O’Rourke, who most people would consider the quintessential Texan – on opposite day – has a particularly good reason for his new quest: Benjamins. Yes, that’s right, because boatloads of cash are sure to be dumped upon him. No supply chain concerns there. And even if he ultimately fails, he’ll walk away with probably at least one boatload, so good for him – that’s capitalism at its finest.
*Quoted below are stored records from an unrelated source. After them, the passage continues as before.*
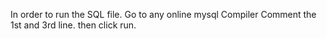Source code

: In order to run the SQL file.
Go to any online mysql Compiler
Comment the 1st and 3rd line.
then click run.
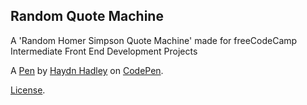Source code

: Random Quote Machine
--------------------
A 'Random Homer Simpson Quote Machine' made for freeCodeCamp Intermediate Front End Development Projects

A [Pen](https://codepen.io/CodingMonkey/pen/YYVBJa) by [Haydn Hadley](https://codepen.io/CodingMonkey) on [CodePen](https://codepen.io).

[License](https://codepen.io/CodingMonkey/pen/YYVBJa/license).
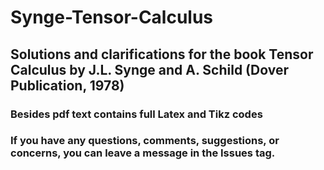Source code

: # Synge-Tensor-Calculus
## Solutions and clarifications for the book Tensor Calculus by J.L. Synge and A. Schild (Dover Publication, 1978)
### Besides pdf text contains full Latex and Tikz codes
### If you have any questions, comments, suggestions, or concerns, you can leave a message in the Issues tag.


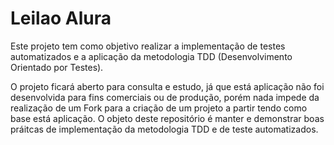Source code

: # Leilao Alura
<p>
  Este projeto tem como objetivo realizar a implementação de testes automatizados e a aplicação da metodologia TDD (Desenvolvimento Orientado por Testes).
</p>
<p>
  O projeto ficará aberto para consulta e estudo, já que está aplicação não foi desenvolvida para fins comerciais ou de produção, porém nada impede da realização de um Fork para a criação de um projeto a partir tendo como base está aplicação. O objeto deste repositório é manter e demonstrar boas práitcas de implementação da metodologia TDD e de teste automatizados.
</p>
What’s to stop him from giving current Texas Governor Greg Abbott (R) the alligator skin boot? Probably just one promise made during a Democratic Party presidential primary debate back in 2019. “Hell yes, we’re gonna take your AR-15, your AK-47… “ said O’Rourke. No Second Amendment supporter is ever going to forget those words. File them alongside “basket of deplorables,” “I am not a crook,” “read my lips: no new taxes,” “I did not have sexual relations with that woman,” and “Oh, you know, the thing,” in the library of stupid or dishonest things politicians said that will live forever.
That Will Be Some Good TV
Quite apart from the obvious disregard for constitutional rights, those words will remain an albatross around O’Rourke’s neck for so many reasons – particularly if he expects to get enough votes in gun-friendly Texas to oust the incumbent governor. In part, it was the then-presidential candidate’s manner as he spoke; the fake outrage, the oh-so-belabored attempt to come over as tough and determined. O’Rourke isn’t exactly the tough-guy type. In fact, as this humble author previously observed, he’s more like one of those flailing inflatable tube men that adorn the lots of low-budget car dealerships. All of which, of course, leads one to ask: Who’s this “we” in “Hell yes, we’re gonna take your AR-15… “? Is Beto himself going to be confiscating guns in Texas? If so, on which channel will it be televised? Even if it’s pay-per-view it’ll be worth it.
Beto’s main problem is that he doesn’t actually have a platform. Nothing that has ever come out of his mouth inspired anyone to rub their chin – or anyone else’s chin – and think, hmmm, yes, now that’s a good idea!
Still, this lanky, awkward, insufferable rich kid – a poster-child for white privilege, if ever there was one – is used to losing. In fact, he’s almost made an art form of it. He’s the Detroit Lions of politics. Well, he did once get elected to Congress, so maybe he’s the Houston Texans of politics.
Either way, win or lose – or drop out before the election even comes around (odds, anyone?) – Señor O’Rourke is sure to keep us all entertained for at least another few months and perhaps beyond. For that, America owes him a debt of gratitude because there doesn’t appear to be too much else to laugh about.